Церковь учит нас собороваться, собирать себя из своих немощей
в силу, собираться и сосредотачиваться умом и сердцем. П.А. Флоренский писал по
этому поводу: “Живя, мы соборуемся сами с собой – и в пространстве, и во
времени, как целостный организм, собираемся воедино”. Это свойство
православия мы бы назвали не соборностью, как обычно делают, а соборованием, по
названию одного из таинств, самого загадочного и весьма значительного.

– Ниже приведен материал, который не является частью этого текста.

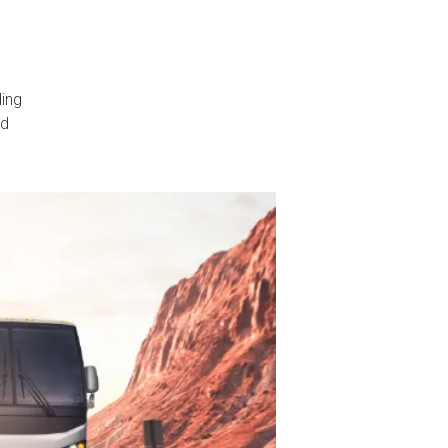
ding
nd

“Внутренняя симфония” государства пронизывала все его уровни,
она создавала повсюду “двоицы” небесных посольств и земных домостроителей:
монастырь и посад, храм и улица, походная церковь и армия. Вся жизнь проверялась
на свою подлинность в двуглавой системе: власть и сила распоряжается, но
духовная власть и совесть ее поправляет. “Внутренняя симфония” действует в
превращенном виде и в государствах светских, изгнавших традиционные догматы.
Хотя в таких государствах источник мистического ритма оскудевает, тем не менее
они находят ему ту или иную компенсацию. В конце концов, нации, утратившие свою
священную традицию, начинают жить все больше и больше в соответствии с
ритмами внешней свистопляски, которая затем воспроизводится ими в их
остывших и опустевших “алтарях”.
Итак, православие проявляет себя в виде “прообраза” цивилизации, задающего
меру и ритм ее внутреннего подвига и внешнего продвижения (экспансии или,
наоборот, стягивания к центру). С другой же стороны, православие выполняет
работу по поддержанию идентичности. Для нас как нации, испытывающей явный
кризис идентичности, сейчас этот аспект православия важен как никогда.
Необходимо восстановление символики идентичности, а “верность православию”
сегодня можно расценивать как знак верности самой нации. Церковь как социальный
институт должна не отгораживаться от поисков современным человеком его
идентичности, а, напротив, замыкать их на себя и приводить к общему знаменателю
– знаменателю духовно-политической нации.